V4-Flash, realistically yes. At ~160 GB and ~13B active parameters, it can run on high-end consumer hardware once quantized (a high-memory Apple Silicon machine or a multi-GPU workstation). V4-Pro is data-center only, roughly 865 GB to download and ~400 GB of VRAM in FP4, which means about eight H100s. Qwen 3.7 cannot be run locally at all because no weights exist.

How much cheaper is DeepSeek V4 than Qwen 3.7 on the API?

DeepSeek V4-Flash costs $0.14 input / $0.28 output per million tokens, roughly 9x cheaper than Qwen 3.7-Max's promotional $1.25 / $3.75 and nearly 18x cheaper than Qwen's $2.50 / $7.50 list price.

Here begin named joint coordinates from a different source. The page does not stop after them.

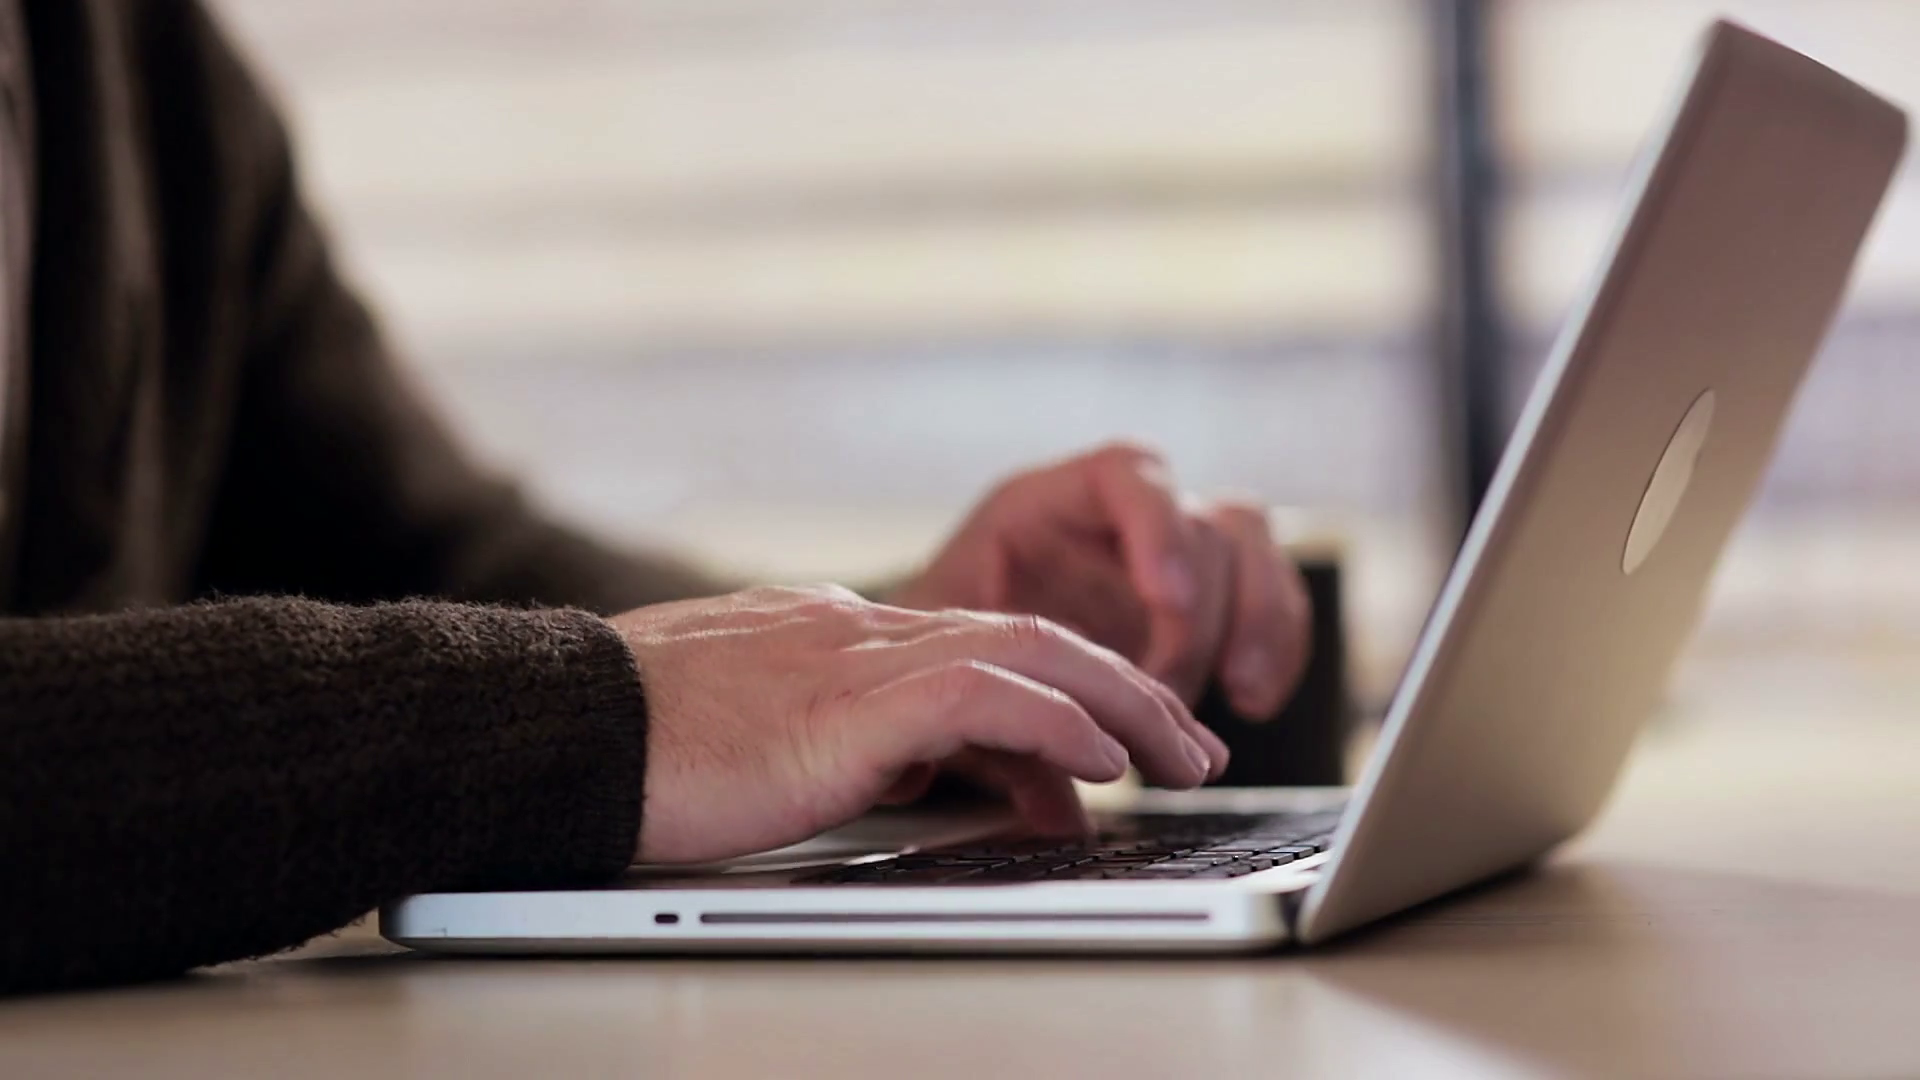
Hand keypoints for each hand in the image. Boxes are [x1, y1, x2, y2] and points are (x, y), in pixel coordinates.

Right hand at [609, 585, 1228, 863]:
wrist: (555, 729)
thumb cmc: (636, 749)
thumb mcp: (764, 743)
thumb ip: (851, 748)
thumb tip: (927, 783)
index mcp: (837, 634)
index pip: (981, 646)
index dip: (1063, 693)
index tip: (1111, 747)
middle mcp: (858, 628)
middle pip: (1028, 633)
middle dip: (1123, 686)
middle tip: (1188, 740)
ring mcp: (852, 655)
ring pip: (1027, 649)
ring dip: (1119, 701)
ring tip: (1181, 751)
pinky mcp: (841, 702)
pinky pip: (979, 693)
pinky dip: (1051, 720)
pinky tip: (1098, 758)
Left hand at [892, 443, 1311, 716]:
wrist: (929, 674)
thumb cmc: (923, 666)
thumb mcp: (944, 680)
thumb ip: (1000, 723)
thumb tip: (1062, 802)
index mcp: (1040, 508)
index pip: (1122, 475)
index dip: (1158, 527)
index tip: (1169, 598)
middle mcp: (1111, 520)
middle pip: (1201, 523)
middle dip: (1204, 617)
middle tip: (1173, 694)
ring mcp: (1159, 556)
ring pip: (1247, 550)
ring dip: (1258, 623)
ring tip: (1239, 697)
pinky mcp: (1196, 605)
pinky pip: (1265, 602)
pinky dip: (1275, 646)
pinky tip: (1251, 702)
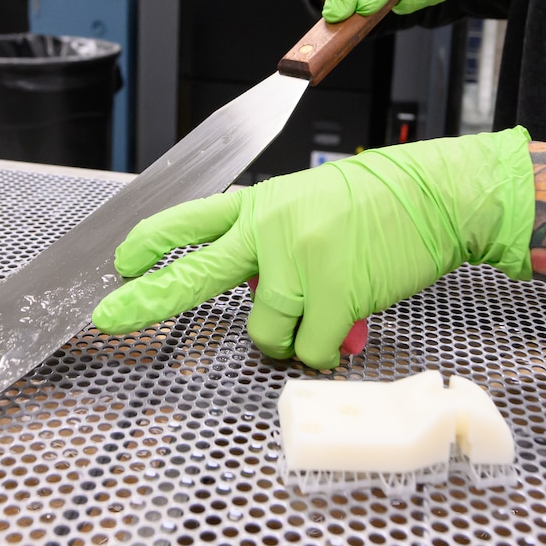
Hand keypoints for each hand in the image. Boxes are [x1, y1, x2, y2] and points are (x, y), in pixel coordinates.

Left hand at [91, 129, 536, 368]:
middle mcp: (269, 229)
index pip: (191, 220)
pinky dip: (327, 349)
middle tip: (111, 318)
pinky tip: (347, 322)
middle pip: (194, 273)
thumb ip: (273, 247)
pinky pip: (308, 349)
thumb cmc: (377, 205)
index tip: (123, 262)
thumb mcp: (310, 207)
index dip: (151, 242)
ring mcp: (298, 260)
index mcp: (261, 206)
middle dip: (148, 301)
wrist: (434, 196)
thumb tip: (263, 301)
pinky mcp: (332, 291)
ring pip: (264, 333)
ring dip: (290, 340)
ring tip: (323, 317)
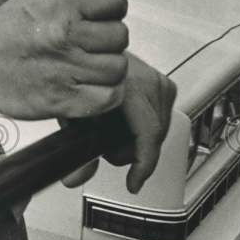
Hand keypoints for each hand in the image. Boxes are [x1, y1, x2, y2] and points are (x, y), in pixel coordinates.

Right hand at [0, 0, 131, 120]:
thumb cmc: (9, 30)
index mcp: (58, 5)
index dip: (111, 7)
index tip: (98, 15)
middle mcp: (62, 36)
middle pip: (120, 36)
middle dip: (107, 40)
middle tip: (86, 43)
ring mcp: (63, 70)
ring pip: (117, 68)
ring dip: (106, 68)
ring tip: (85, 64)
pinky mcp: (63, 101)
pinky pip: (110, 97)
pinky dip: (105, 93)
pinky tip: (88, 83)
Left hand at [59, 52, 176, 192]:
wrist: (89, 58)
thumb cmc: (83, 80)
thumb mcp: (74, 115)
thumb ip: (77, 150)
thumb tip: (73, 179)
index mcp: (127, 86)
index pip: (148, 133)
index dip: (142, 164)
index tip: (134, 182)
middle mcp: (148, 81)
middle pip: (153, 136)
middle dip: (130, 152)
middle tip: (106, 149)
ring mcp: (160, 82)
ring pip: (159, 131)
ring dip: (137, 140)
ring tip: (112, 132)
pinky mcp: (166, 85)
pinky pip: (162, 120)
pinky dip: (145, 129)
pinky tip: (125, 124)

Even DeepSeek V4-Pro ($0.435 / $0.87) undercuts Qwen. Note Qwen's lower rate is a temporary 50%-off promo and its China endpoint is cheaper than Singapore.

What is the difference between DeepSeek V4-Pro and V4-Flash?

Both are MoE models with 1M-token context and MIT-licensed open weights. V4-Pro is the 1.6T-parameter flagship (~49B active per token), needs multi-GPU hardware, and posts the higher benchmark scores. V4-Flash is a 284B-parameter model (~13B active), cheap to serve, and the only variant a typical team can realistically self-host. Choose Flash for cost and local runs, Pro for maximum capability.

Are these models as good as GPT-5.5 or Claude Opus for coding?

For price-to-performance, often yes; for raw output quality on the hardest tasks, not consistently. An independent US evaluation placed DeepSeek V4 around eight months behind the frontier, and a real-world karting-game build found GPT-5.5 produced clearly better output than V4-Pro despite costing 4.3x more. Use DeepSeek V4 and Qwen 3.7 where their cost advantage wins, and keep a frontier model for work where quality outranks the invoice.